Professione di fede a parte, il realismo di
Aligi Sassu (Milano, 1912 – Pollença, 2000) non si esaurisce nella mera cronaca del vero, nella sapiente registrazione del quotidiano, ma vive di incessanti richiami alla dimensione atemporale del mito, alla colta citazione del classico, che tuttavia non manca di pronunciarsi sull’attuale.
Ecco dunque gli
Uomini rossi -conseguenza della passione per
Masolino e
Beato Angelico– vestire in giacca e cravatta, calarsi nei panni dei ciclisti, popolare i caffé milanesi o parigini.

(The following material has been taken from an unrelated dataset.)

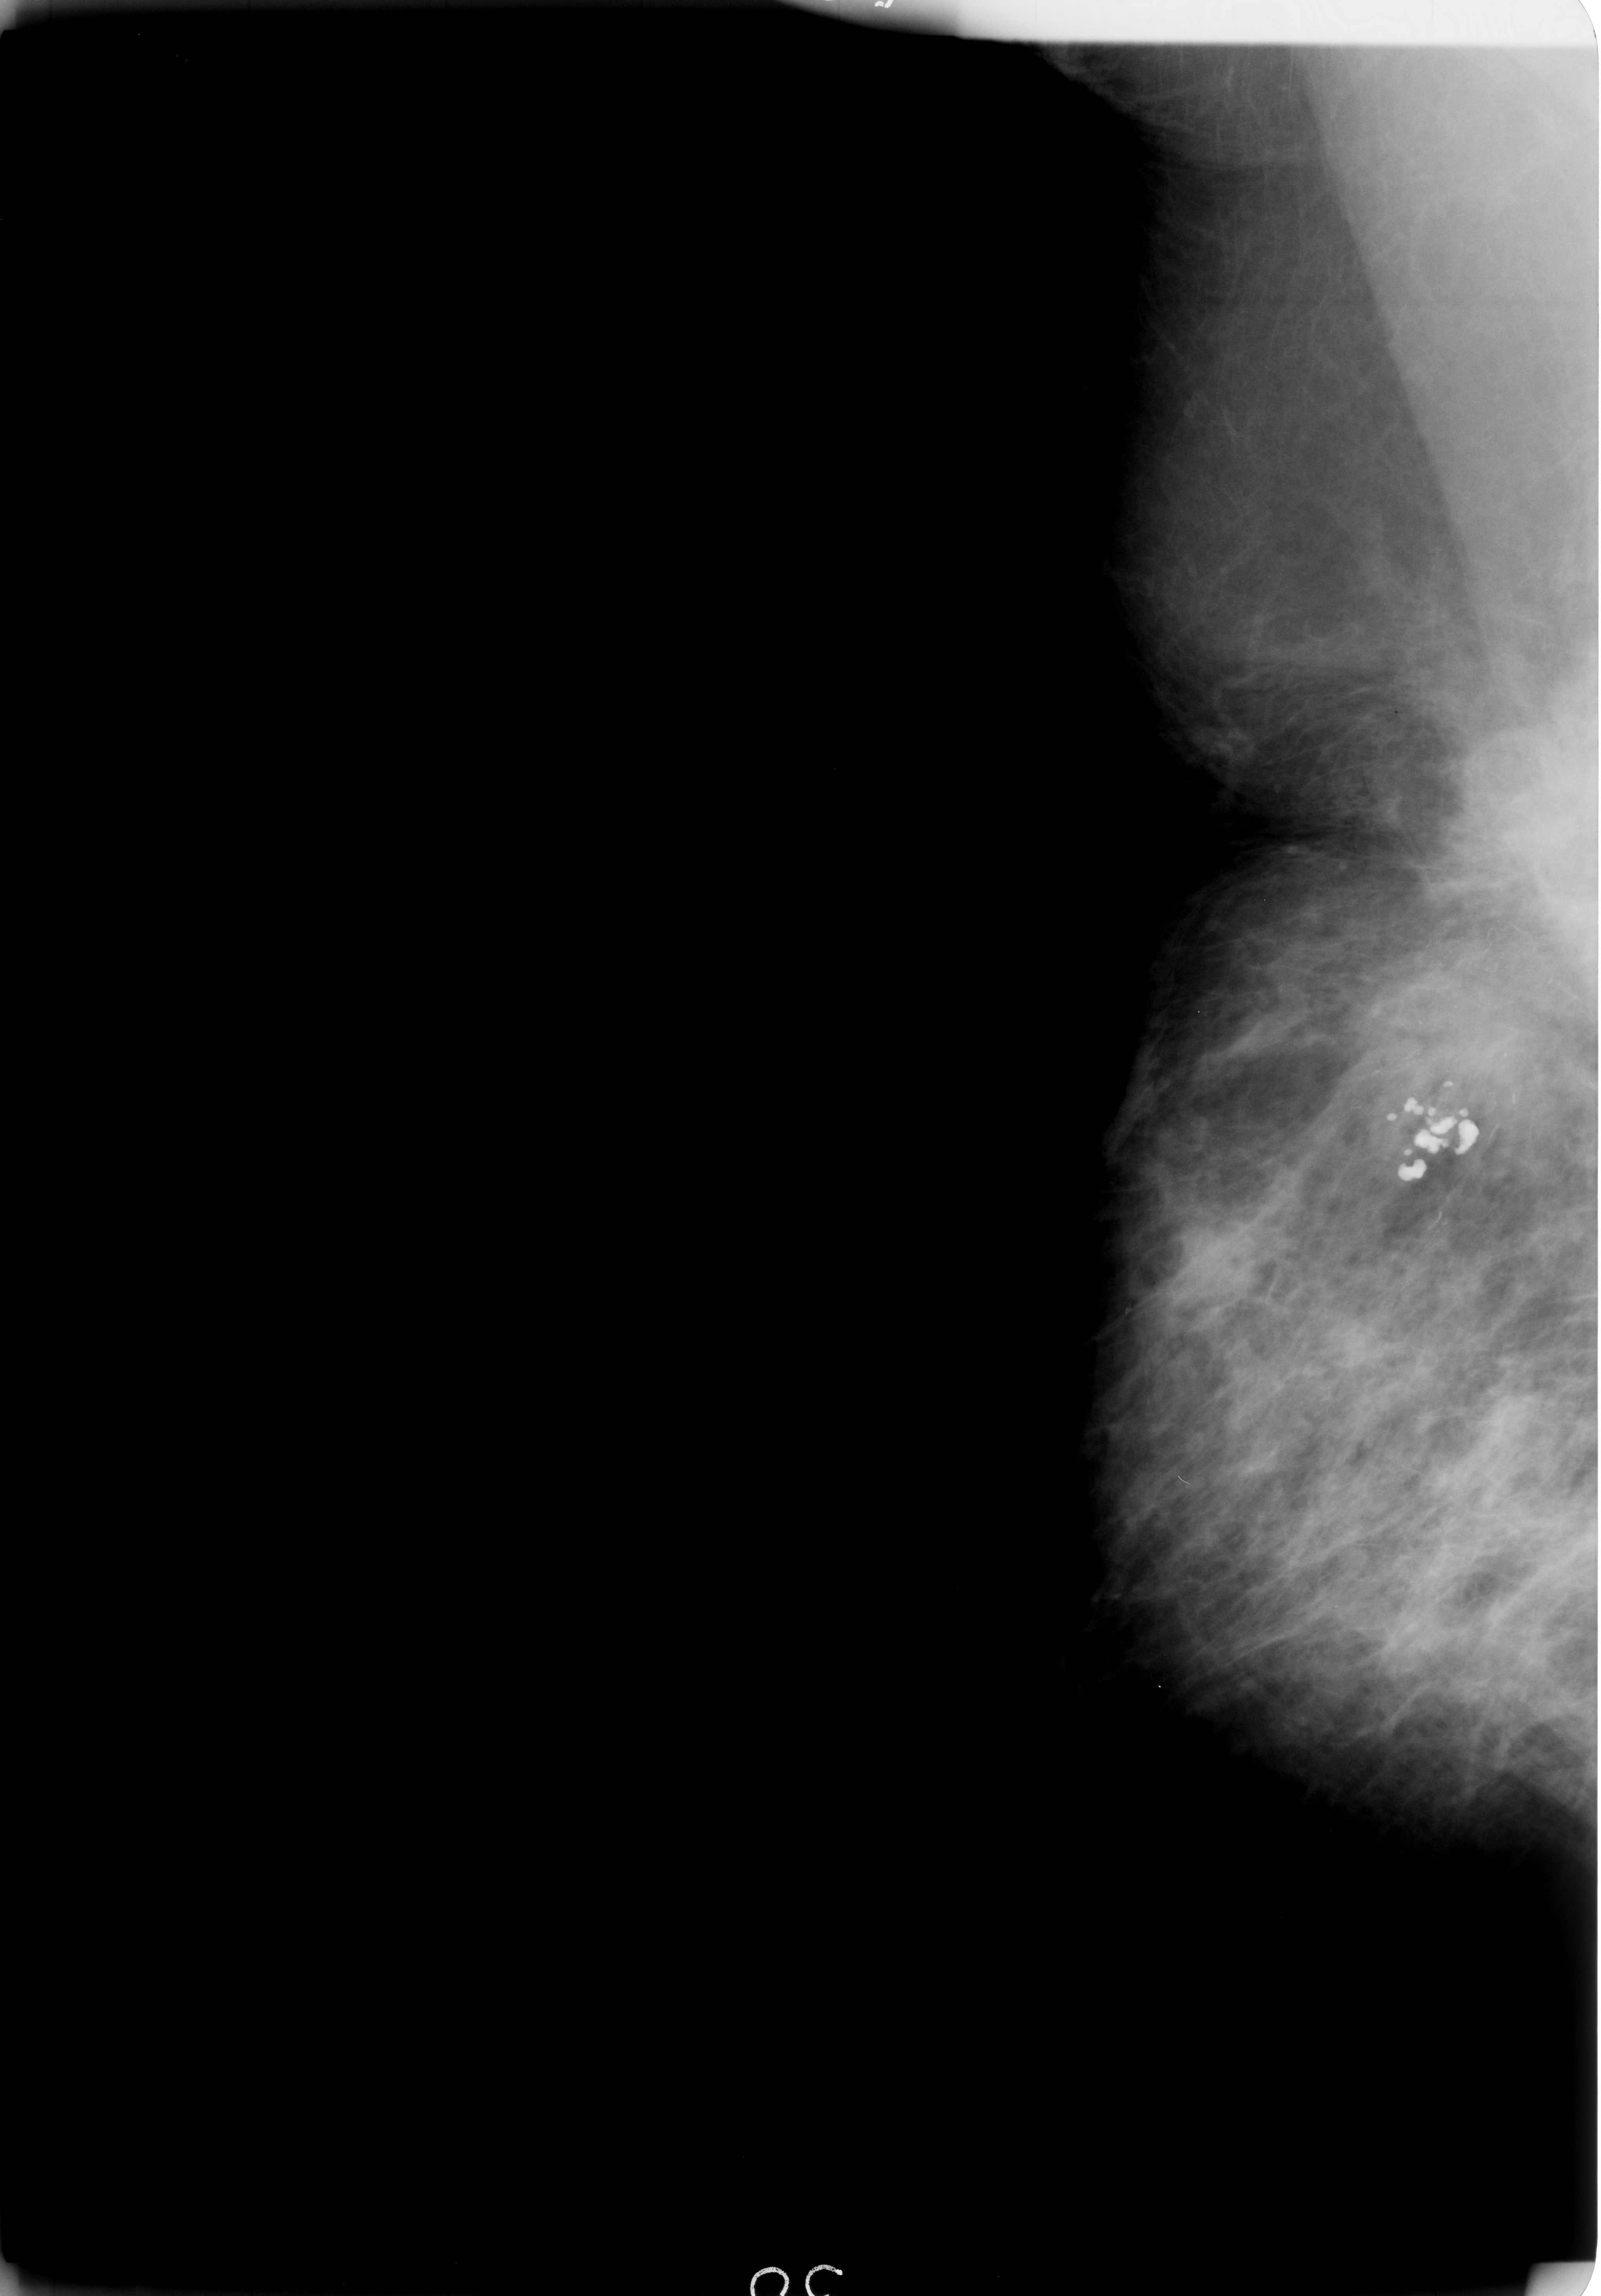
Mammogram (digitized film); right breast; MLO view; BI-RADS breast density category 2 (scale 1–4).
Radiologist-marked abnormalities on this image: mass, shape irregular / architectural distortion, margins ill defined / spiculated; BI-RADS assessment category 5; pathology (as recorded): malignant.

Sono gli stessi personaggi che, dimessi gli abiti del tempo storico, sfilano in scenari idilliaci, noncuranti delle rassicuranti coordinate spazio-temporali, nudi e belligeranti come i
Gladiatori di
Giorgio de Chirico, lavoratori epici come i
Costruttori sironiani oppure, nel loro contraltare femminile sensuale, prossimi alle
Bagnanti di
Renoir (è durante un soggiorno parigino che Sassu alimenterà il suo grande amore per la pittura dell’Ottocento francese).
La mostra allestita nelle stanze di Palazzo Reale -curata da Giuseppe Bonini e realizzata in collaborazione con la Fondazione Aligi Sassu, Helenita Olivares di Lugano e lo Studio-Archivio Sassu di Milano- documenta la produzione pittorica dell’artista milanese degli anni ‘30, seppur l’attività di Sassu abbracci un arco cronologico ben più ampio e risulti estremamente varia (sculture, illustrazioni, ceramiche, scenografie).
La versatilità dell’artista non si esaurisce nella padronanza di arti differenti, ma nello specifico di ciascun ambito artistico, e segnatamente in quello pittorico, dove dimostra di saper abilmente spaziare tra differenti possibilità tecnico-stilistiche: dagli esordi futuristi negli anni ’20 approda, nel corso degli anni ’30, a una stesura pittura ora solida e compatta, ora sfrangiata, ad attestare una nitida reminescenza impressionista.
Gli anni ’30 sono anche gli anni del fervore politico di Sassu -note sono le sue azioni di disturbo antifascista, la diffusione di stampa clandestina e un manifesto che inneggia all’insurrezione- che condurranno l’artista nel ’38 a una carcerazione di sei mesi, detenzione che non andrà a spegnere, ma se possibile a fomentare la creazione di opere di opposizione, quali
Spagna 1937 e
La morte di Cesare.
Nello stesso anno sorgeva a Milano il gruppo Corrente, nato attorno all’omonima rivista fondata da
Ernesto Treccani, al quale aderirono, tra gli altri,
Birolli,
Fontana,
Guttuso,
Manzù,
Santomaso e
Vedova. Alle opere del gruppo, realizzate tra il 1930 e il ‘45, è dedicata la retrospettiva nelle sale attigue alla personale di Sassu, presente anche nella collettiva con un discreto numero di pezzi.
Ecco nuovamente riaffermata la capacità di Sassu di calarsi in contesti differenti, in grado di spiccare da solo come in gruppo; sempre eclettico, abile nel rinnovarsi, suscettibile a contaminarsi, eppure mai ibrido.